■ **Problems and tasks**:
**a)** Please return the passage of the album article starting at "Utaite Myōri: Sono Ichi (唄ひ手冥利" and ending at "as a compromise.", copied word for word.
**b)** List every language the album article gives for the record.
**c)** Extend the album article with new text that follows on from its final sentence.

■ **Extracted text**:
+===+

- Kame Pact cover.

Studio album by Ringo Sheena
- Released: May 27, 2002
- Genre: Avant-pop; garage rock;
- Length: 67:38
- Language: Japanese; English; French; German; Portuguese
- Label: Toshiba EMI; Virgin Music;
- Producer: Uni Inoue; Masashi Kudo;

Ringo Sheena chronology
| Ze-Chyou Syuu (2000) | Utaite Myōri: Sono Ichi (2002) | Kalk Samen Kuri no Hana (2003) |

Alternative cover
- Mori Pact cover.

= Utaite Myōri: Sono Ichi =

Utaite Myōri: Sono Ichi (唄ひ手冥利 ～其ノ壱～), also known as A Favor of Duty Part 1, is the first cover album by Japanese singer and songwriter Ringo Sheena, released on May 27, 2002, by Toshiba EMI. The album is a set of two discs. It has sold over 409,000 copies since its release and was certified Platinum by the RIAJ.

== Background ==
This album is Ringo Sheena's first work after her maternity leave of one year and two months. It wasn't clear whether she was going to return to the entertainment world, so Toshiba EMI intended to release her greatest hits album at first to fulfill the number of CDs in the contract term. Sheena herself said in a TV appearance: "I even thought that I would retire during my maternity leave," but she ended up deciding against that plan, so this cover album was released as a compromise.

+===+

■ **Given data**:

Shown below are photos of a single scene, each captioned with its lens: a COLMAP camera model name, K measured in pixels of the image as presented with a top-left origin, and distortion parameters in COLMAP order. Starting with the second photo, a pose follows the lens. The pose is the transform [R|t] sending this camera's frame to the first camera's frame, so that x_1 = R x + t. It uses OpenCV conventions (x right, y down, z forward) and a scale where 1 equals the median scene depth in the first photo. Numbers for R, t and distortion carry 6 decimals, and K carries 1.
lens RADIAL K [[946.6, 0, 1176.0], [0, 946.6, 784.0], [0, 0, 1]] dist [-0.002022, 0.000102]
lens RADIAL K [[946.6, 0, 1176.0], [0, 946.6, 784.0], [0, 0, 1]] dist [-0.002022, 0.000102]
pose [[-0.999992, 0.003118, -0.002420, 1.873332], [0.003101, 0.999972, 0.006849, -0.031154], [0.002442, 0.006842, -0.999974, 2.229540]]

+===+

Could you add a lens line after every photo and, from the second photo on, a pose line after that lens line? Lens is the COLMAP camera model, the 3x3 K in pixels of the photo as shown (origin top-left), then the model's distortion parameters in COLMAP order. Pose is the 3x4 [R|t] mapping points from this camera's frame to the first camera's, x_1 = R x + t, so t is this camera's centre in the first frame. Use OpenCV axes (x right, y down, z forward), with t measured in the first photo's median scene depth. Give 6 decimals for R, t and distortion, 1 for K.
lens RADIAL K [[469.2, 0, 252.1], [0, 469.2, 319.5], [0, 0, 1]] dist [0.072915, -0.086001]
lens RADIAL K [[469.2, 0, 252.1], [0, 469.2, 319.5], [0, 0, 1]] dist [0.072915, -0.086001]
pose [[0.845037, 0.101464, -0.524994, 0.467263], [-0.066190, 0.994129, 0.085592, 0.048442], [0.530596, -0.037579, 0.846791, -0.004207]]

+===+

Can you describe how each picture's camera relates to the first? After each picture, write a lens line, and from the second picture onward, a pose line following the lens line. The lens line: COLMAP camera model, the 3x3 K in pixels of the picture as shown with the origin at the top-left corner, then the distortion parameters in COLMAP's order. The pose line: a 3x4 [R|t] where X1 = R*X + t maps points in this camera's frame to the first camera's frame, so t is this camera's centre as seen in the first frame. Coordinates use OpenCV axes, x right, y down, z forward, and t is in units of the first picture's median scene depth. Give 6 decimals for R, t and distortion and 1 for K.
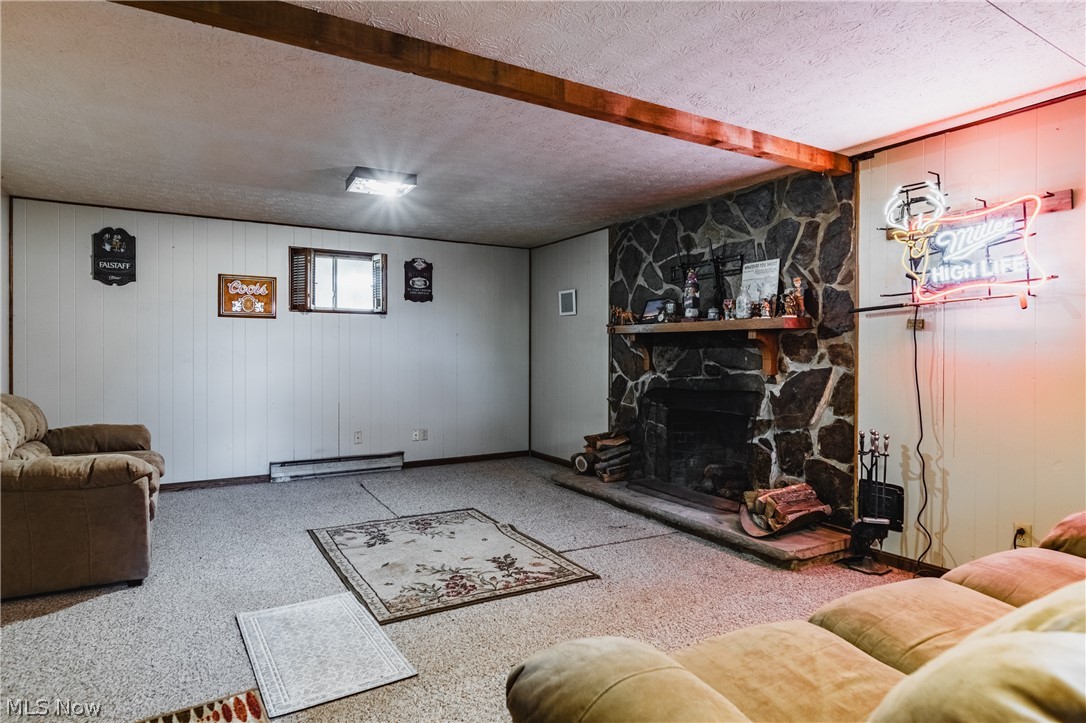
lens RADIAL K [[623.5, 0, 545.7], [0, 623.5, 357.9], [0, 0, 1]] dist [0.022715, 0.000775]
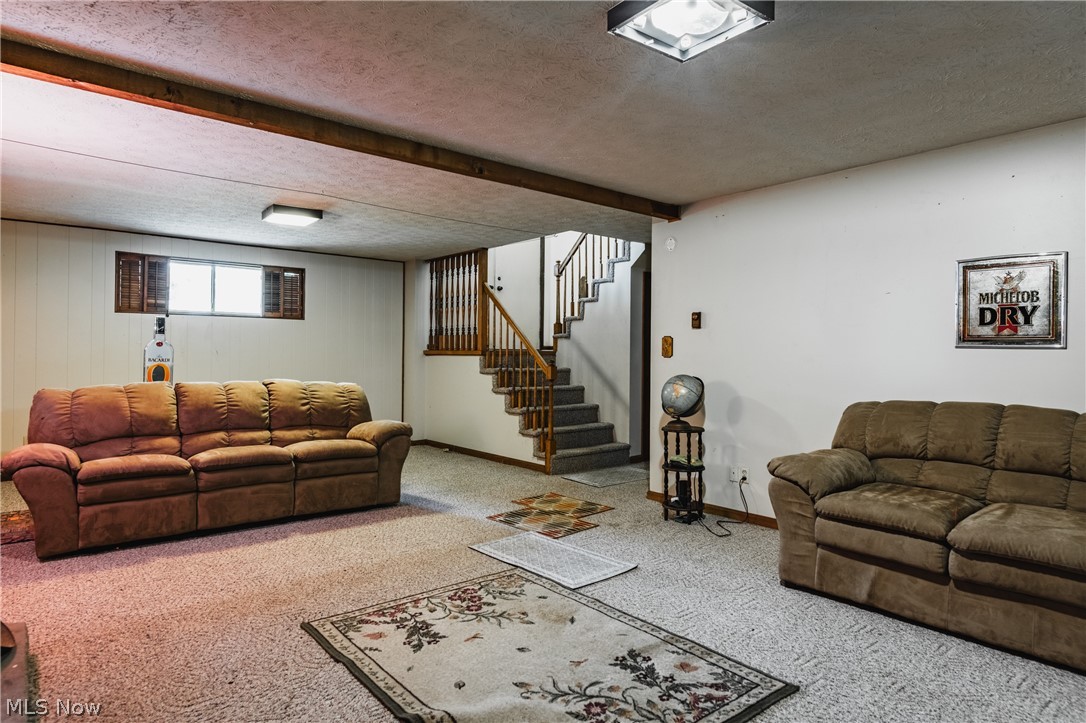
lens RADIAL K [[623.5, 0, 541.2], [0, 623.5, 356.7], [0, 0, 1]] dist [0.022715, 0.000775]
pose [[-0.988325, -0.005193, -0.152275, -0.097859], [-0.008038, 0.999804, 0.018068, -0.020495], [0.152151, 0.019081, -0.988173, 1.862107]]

+===+

■ **Answers provided**:
**a)**
Utaite Myōri: Sono Ichi (唄ひ手冥利 ～其ノ壱～), also known as A Favor of Duty Part 1, is the first cover album by Japanese singer and songwriter Ringo Sheena, released on May 27, 2002, by Toshiba EMI. The album is a set of two discs. It has sold over 409,000 copies since its release and was certified Platinum by the RIAJ.

== Background ==
This album is Ringo Sheena's first work after her maternity leave of one year and two months. It wasn't clear whether she was going to return to the entertainment world, so Toshiba EMI intended to release her greatest hits album at first to fulfill the number of CDs in the contract term. Sheena herself said in a TV appearance: "I even thought that I would retire during my maternity leave," but she ended up deciding against that plan, so this cover album was released as a compromise.

**b)** Japanese, English, French, German, Portuguese

**c)**
The album consists of songs originally written by musicians that influenced Sheena until that point. Sheena usually writes her lyrics and music herself, but she devoted herself to being just "a singer" this time. She entrusted the arrangement to Seiji Kameda, who arranged her first and second album, and Toshiyuki Mori, who arranged her third album. She selected famous songs that had an influence on her and ordered them to arrange these songs in her own way.

Sheena parodied the names of the album's arrangers in the titles of the two discs; Kame-pact Disc and Mori-pact Disc. Kame-pact Disc was recorded in the garage rock style she used to record in earlier in her career because of a lack of budget. On Mori-pact Disc, a music sequencer is used and multitrack recording is adopted, which was also used on her third album.

The album jacket is designed by Sheena and Yumi Ota, an employee of Sheena's private office. Sheena was in charge of the photographs and illustrations in the booklet, and she designed the lettering with Ryosuke Nagaoka (Ukigmo). The model on the album cover is Hisako Tabuchi.

Four guest singers participated in each disc, all of which are acquaintances of Sheena. Masamune Kusano is from the same town as her, and he is a senior in her elder brother's high school. Nao Matsuzaki is a friend of Sheena. Hikaru Utada, another friend of Sheena, sang the same song with Sheena at the Toshiba EMI Party before, which was distributed in Japan by Napster. Junpei Shiina is her elder brother.

Sheena arranged one bonus track for each disc.

== Track listing ==

Notes:
- "Haiiro no Hitomi" is Tokiko Kato and Kiyoshi Hasegawa's cover version of Uña Ramos' "Aquellos ojos grises."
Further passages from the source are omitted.